◆ Exercise aim ◆
Copy the listing below exactly, but skip the pictures.

BEGIN Dataset excerpts

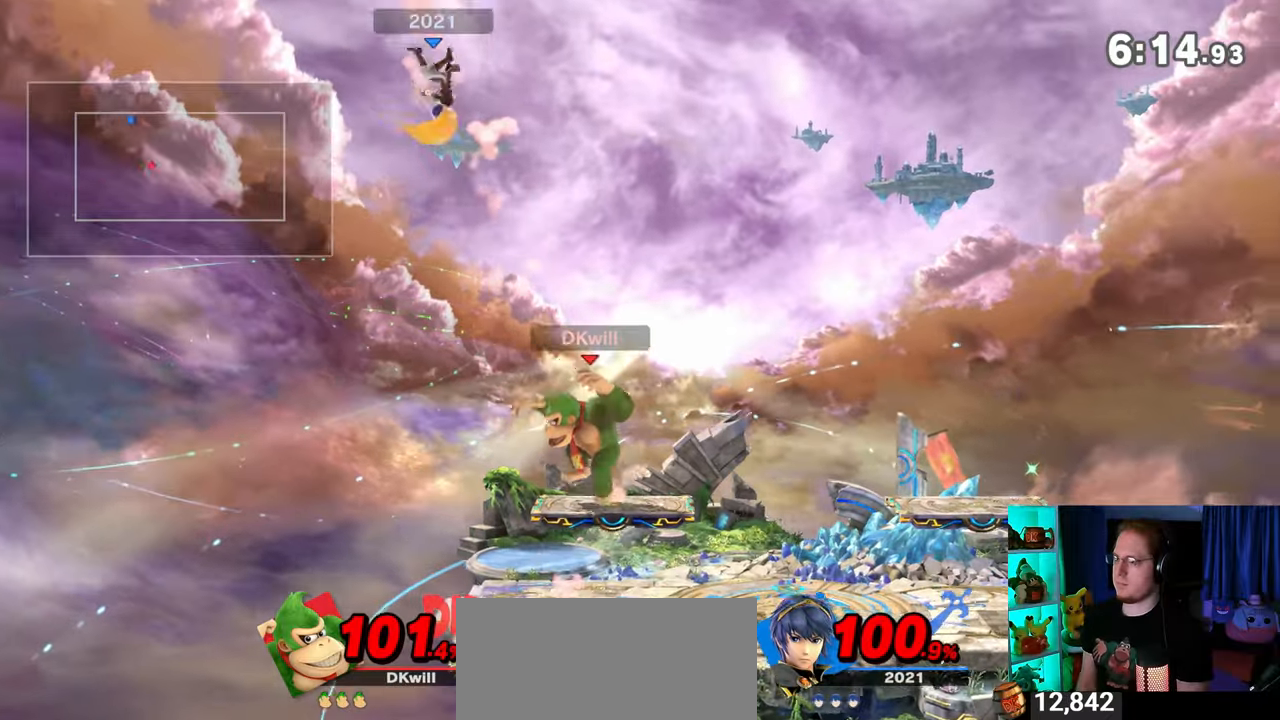
{"buttons": ["Y"], "left_stick": "right", "right_stick": "center", "events": [[17, "L1", "down"], [67, "L1", "up"], [133, "left_stick", "right"], [200, "Y", "down"], [267, "Y", "up"], [317, "Y", "down"]]}
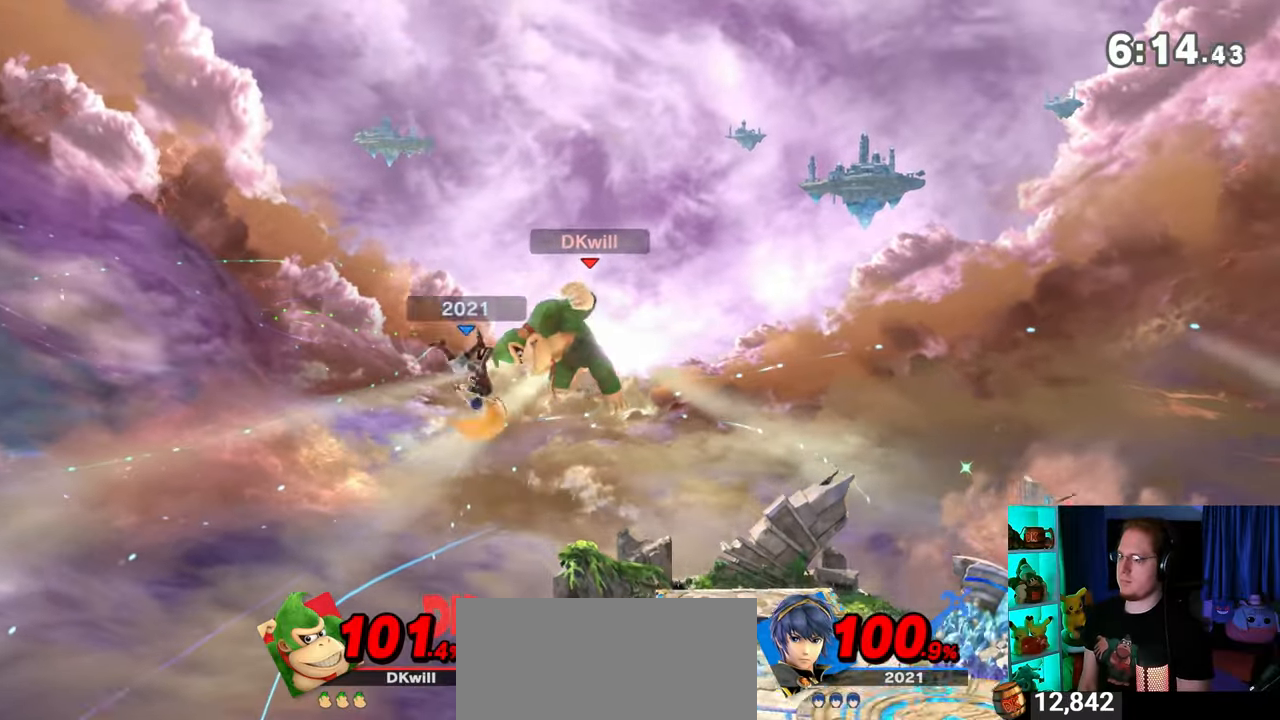
{"buttons": [], "left_stick": "center", "right_stick": "center", "events": [[200, "Y", "up"], [317, "X", "down"], [317, "left_stick", "center"], [417, "X", "up"]]}
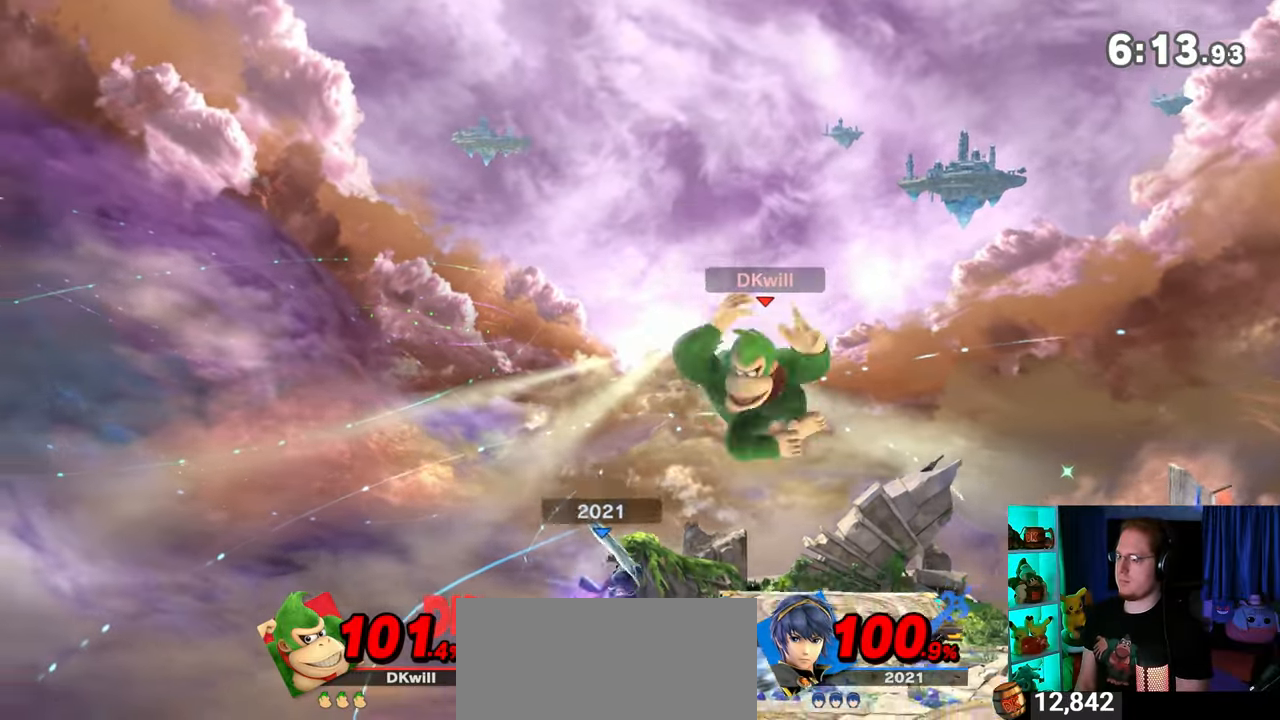
{"buttons": [], "left_stick": "down-right", "right_stick": "center", "events": [[200, "left_stick", "right"], [450, "left_stick", "down-right"]]}
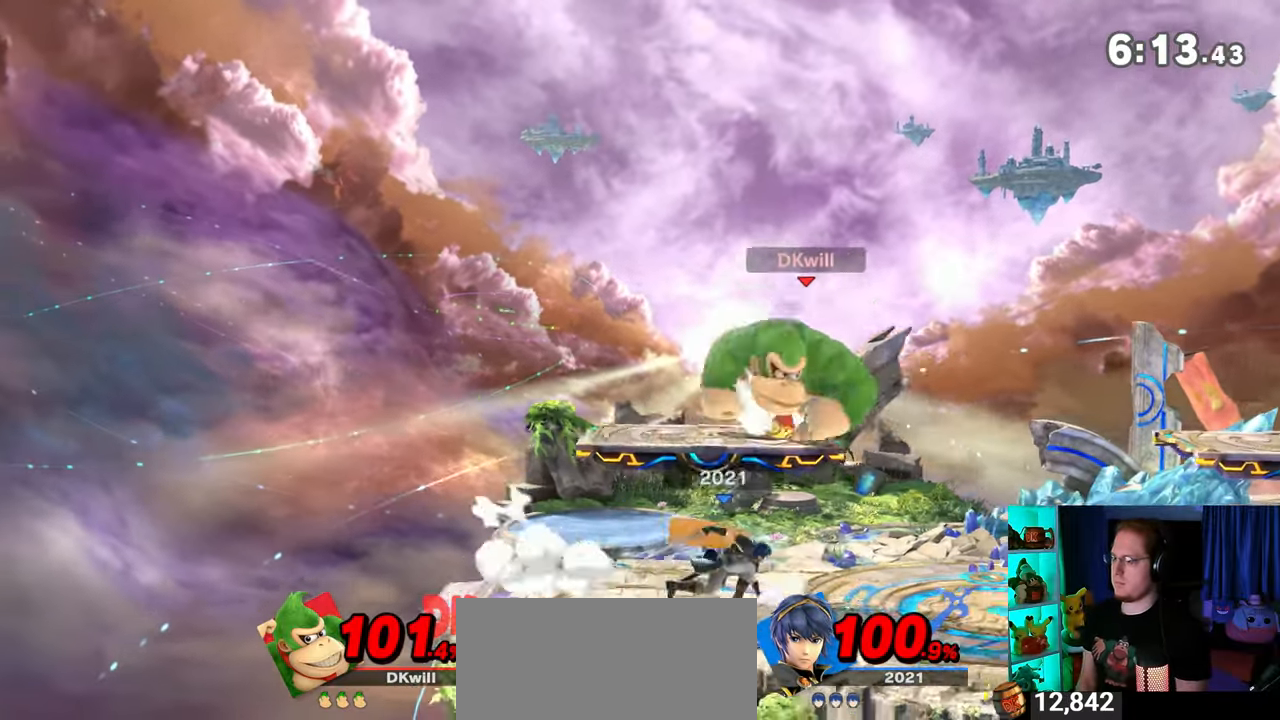
{"buttons": [], "left_stick": "center", "right_stick": "center", "events": [[317, "left_stick", "center"]]}
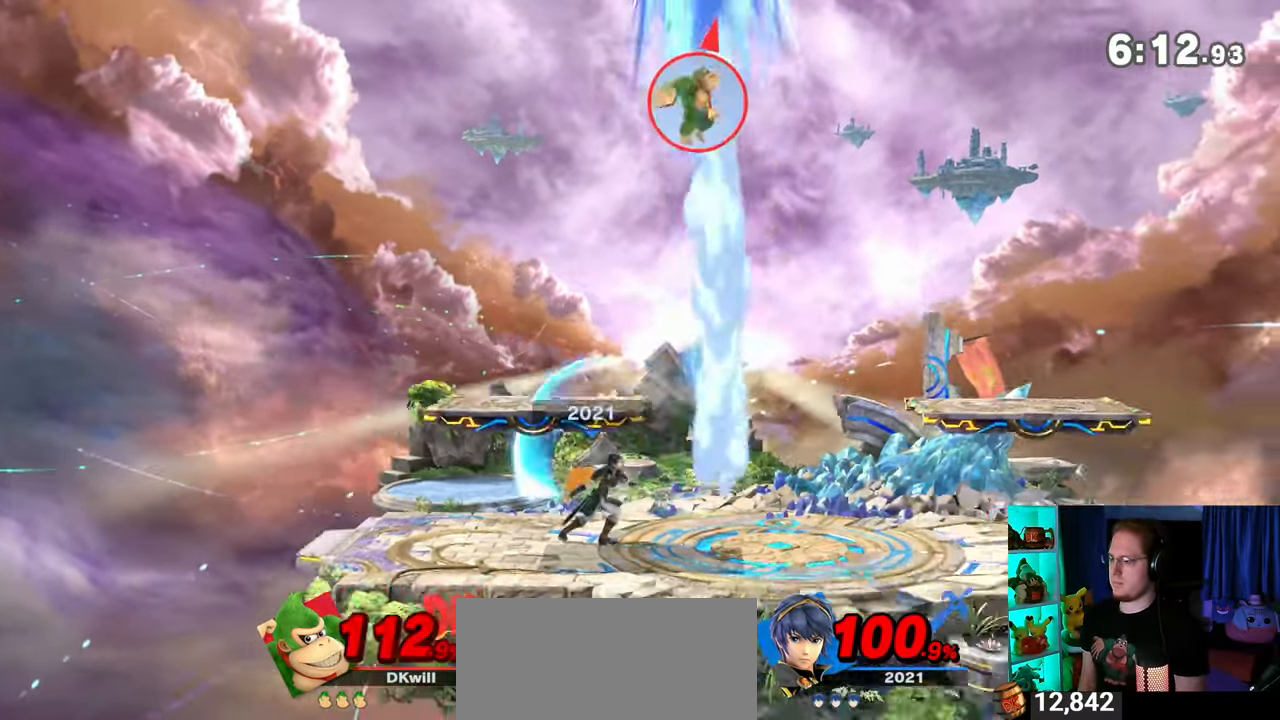
{"buttons": [], "left_stick": "center", "right_stick": "center", "events": []}
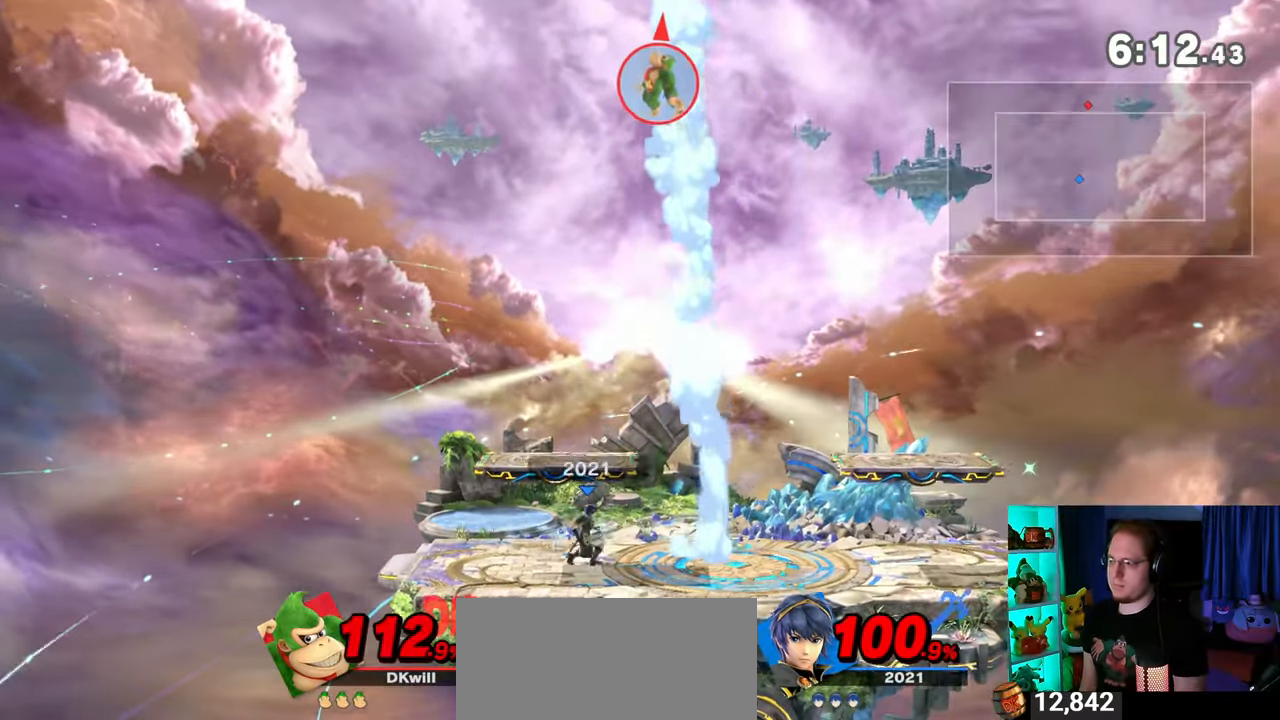
{"buttons": [], "left_stick": "center", "right_stick": "center", "events": []}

END Dataset excerpts

◆ Answer ◆
{"buttons": ["Y"], "left_stick": "right", "right_stick": "center", "events": [[17, "L1", "down"], [67, "L1", "up"], [133, "left_stick", "right"], [200, "Y", "down"], [267, "Y", "up"], [317, "Y", "down"]]}
{"buttons": [], "left_stick": "center", "right_stick": "center", "events": [[200, "Y", "up"], [317, "X", "down"], [317, "left_stick", "center"], [417, "X", "up"]]}
{"buttons": [], "left_stick": "down-right", "right_stick": "center", "events": [[200, "left_stick", "right"], [450, "left_stick", "down-right"]]}
{"buttons": [], "left_stick": "center", "right_stick": "center", "events": [[317, "left_stick", "center"]]}
{"buttons": [], "left_stick": "center", "right_stick": "center", "events": []}
{"buttons": [], "left_stick": "center", "right_stick": "center", "events": []}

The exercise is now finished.